Misteri Satu Makam Dengan 2 Nama di Kuburan Belanda Kebun Raya Bogor

Makam ini sudah berusia 200 tahun. Seperti apa kisahnya?

Ramadhian Fadilah
Oleh Ramadhian Fadilah - Reporter
Misteri Satu Makam Dengan 2 Nama di Kuburan Belanda Kebun Raya Bogor
Makam Belanda Kebun Raya Bogor (© 2023 merdeka.com)

Makam-makam di Kebun Raya Bogor sudah berusia ratusan tahun. Ada satu nisan yang menarik perhatian.

Ada 42 Makam Kuno di Kebun Raya Bogor

Ada 42 Makam Kuno di Kebun Raya Bogor
© 2023 merdeka.com

Dari jumlah itu, hanya 38 yang bisa dikenali. Sementara sisanya sudah tak bisa dibaca lagi.

Makam tertua di sini berdiri sejak 1784. Bahkan lebih tua dari Kebun Raya yang didirikan Belanda tahun 1817.

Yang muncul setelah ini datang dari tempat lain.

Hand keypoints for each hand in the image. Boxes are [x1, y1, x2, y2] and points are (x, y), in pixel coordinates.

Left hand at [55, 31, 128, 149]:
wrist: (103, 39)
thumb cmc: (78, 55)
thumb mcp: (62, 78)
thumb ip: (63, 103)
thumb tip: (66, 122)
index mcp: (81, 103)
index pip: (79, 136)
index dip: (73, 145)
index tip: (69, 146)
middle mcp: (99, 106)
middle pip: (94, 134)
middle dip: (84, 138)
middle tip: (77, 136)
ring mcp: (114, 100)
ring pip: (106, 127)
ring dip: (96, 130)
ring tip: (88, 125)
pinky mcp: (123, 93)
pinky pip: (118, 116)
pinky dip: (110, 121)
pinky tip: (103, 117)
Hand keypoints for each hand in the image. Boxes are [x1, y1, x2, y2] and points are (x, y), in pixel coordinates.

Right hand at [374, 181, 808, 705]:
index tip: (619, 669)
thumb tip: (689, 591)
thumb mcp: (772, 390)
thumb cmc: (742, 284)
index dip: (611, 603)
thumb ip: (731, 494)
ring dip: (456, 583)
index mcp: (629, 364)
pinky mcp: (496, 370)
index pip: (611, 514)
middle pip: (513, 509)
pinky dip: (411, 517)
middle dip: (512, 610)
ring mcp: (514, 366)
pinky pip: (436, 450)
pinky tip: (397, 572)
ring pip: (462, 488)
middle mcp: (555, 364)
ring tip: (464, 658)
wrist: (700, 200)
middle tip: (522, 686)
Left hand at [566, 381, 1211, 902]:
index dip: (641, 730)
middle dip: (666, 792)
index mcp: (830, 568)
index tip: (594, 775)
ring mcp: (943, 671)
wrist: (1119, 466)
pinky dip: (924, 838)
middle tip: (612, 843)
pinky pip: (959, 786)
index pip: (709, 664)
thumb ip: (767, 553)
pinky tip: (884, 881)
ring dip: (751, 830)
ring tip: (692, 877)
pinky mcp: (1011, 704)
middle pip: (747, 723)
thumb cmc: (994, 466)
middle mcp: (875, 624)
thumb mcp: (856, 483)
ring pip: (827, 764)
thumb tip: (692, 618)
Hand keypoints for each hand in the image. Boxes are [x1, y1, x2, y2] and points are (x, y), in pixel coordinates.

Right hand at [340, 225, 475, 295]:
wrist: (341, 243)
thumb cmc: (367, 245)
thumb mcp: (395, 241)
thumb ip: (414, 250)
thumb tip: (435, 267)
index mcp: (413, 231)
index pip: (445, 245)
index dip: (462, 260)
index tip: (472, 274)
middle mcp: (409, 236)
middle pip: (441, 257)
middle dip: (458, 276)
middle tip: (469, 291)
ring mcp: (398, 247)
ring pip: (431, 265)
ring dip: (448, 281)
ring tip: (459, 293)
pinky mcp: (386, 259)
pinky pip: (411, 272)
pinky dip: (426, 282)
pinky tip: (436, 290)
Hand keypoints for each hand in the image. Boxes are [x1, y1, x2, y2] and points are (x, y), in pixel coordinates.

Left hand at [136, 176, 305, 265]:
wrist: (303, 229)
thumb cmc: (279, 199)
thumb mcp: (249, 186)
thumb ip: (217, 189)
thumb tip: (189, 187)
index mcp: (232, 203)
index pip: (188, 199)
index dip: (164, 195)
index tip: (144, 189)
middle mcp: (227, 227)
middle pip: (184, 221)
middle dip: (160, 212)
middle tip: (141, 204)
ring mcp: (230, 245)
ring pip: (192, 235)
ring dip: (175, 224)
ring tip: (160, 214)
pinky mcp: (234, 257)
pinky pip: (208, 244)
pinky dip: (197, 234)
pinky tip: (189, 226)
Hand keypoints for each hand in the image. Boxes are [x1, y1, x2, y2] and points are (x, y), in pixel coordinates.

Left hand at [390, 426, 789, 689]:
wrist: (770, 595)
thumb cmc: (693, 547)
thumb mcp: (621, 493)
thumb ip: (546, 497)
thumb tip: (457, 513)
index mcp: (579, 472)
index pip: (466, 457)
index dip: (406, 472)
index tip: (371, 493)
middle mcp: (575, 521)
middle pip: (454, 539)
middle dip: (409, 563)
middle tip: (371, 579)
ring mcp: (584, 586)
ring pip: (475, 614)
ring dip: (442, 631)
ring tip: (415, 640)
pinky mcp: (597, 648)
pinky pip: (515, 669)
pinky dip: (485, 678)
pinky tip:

Makam Belanda di KRB Diisi Oleh Para Tokoh Penting di Masa Lalu

Ada gubernur jenderal dan keluarga gubernur jenderal.

Lalu beberapa peneliti anggota Natuurkundige Kommisie voor Netherlands Indie atau Komisi Ilmu Pengetahuan Hindia Belanda.

Termasuk satu nisan yang di dalamnya dimakamkan dua jenazah. Milik siapakah nisan itu?

Kenapa dimakamkan di tempat yang sama? Ini kisahnya.

Dok. Istimewa
© 2023 merdeka.com

Makam ini milik Heinrich Kuhl dan Johan Conrad van Hasselt

Kuhl adalah ahli zoologi muda dari Jerman. Sementara Van Hasselt adalah ahli Biologi dari Belanda. 

Keduanya Adalah Sahabat Baik

Tahun 1820 mereka berlayar ke Jawa untuk bekerja sebagai peneliti. 

Kuhl dan Van Hasselt menemukan banyak species baru di wilayah yang sebelumnya belum pernah diteliti.

Keduanya dikenal sebagai pekerja keras. Mereka  mengirimkan ribuan sampel tumbuhan dan hewan ke Universitas Leiden.

Dok. Istimewa
© 2023 merdeka.com

Karena kelelahan ditambah lagi kondisi iklim tropis yang tidak cocok baginya, Heinrich Kuhl meninggal dunia tahun 1821.

Usianya baru 23 tahun saat itu. Dia baru setahun di Kepulauan Nusantara, namun sudah memberikan kontribusi besar bagi ilmu pengetahuan.

Dok. Istimewa
© 2023 merdeka.com

Sepeninggalan sahabatnya, Van Hasselt terus melakukan penelitian.

Namun dua tahun kemudian dia mengalami sakit yang sama dengan Heinrich Kuhl dan meninggal dunia tahun 1823 saat berusia 26 tahun.

Van Hasselt dimakamkan di makam yang sama dengan Kuhl

Van Hasselt dimakamkan di makam yang sama dengan Kuhl
© 2023 merdeka.com

Gubernur Jenderal Baron van der Capellen mendirikan monumen di atas makam ini untuk mengenang persahabatan mereka.

"Mereka, yang berbagi segalanya ketika masih hidup, juga akan bersama setelah kematian mereka..."

Van Der Cappelen berharap monumen tersebut dijadikan contoh untuk pengabdian, persahabatan dan kecintaan terhadap ilmu pengetahuan.

Kini setelah 200 tahun, nisan Kuhl dan Van hasselt masih berdiri kokoh di kawasan kebun Raya Bogor.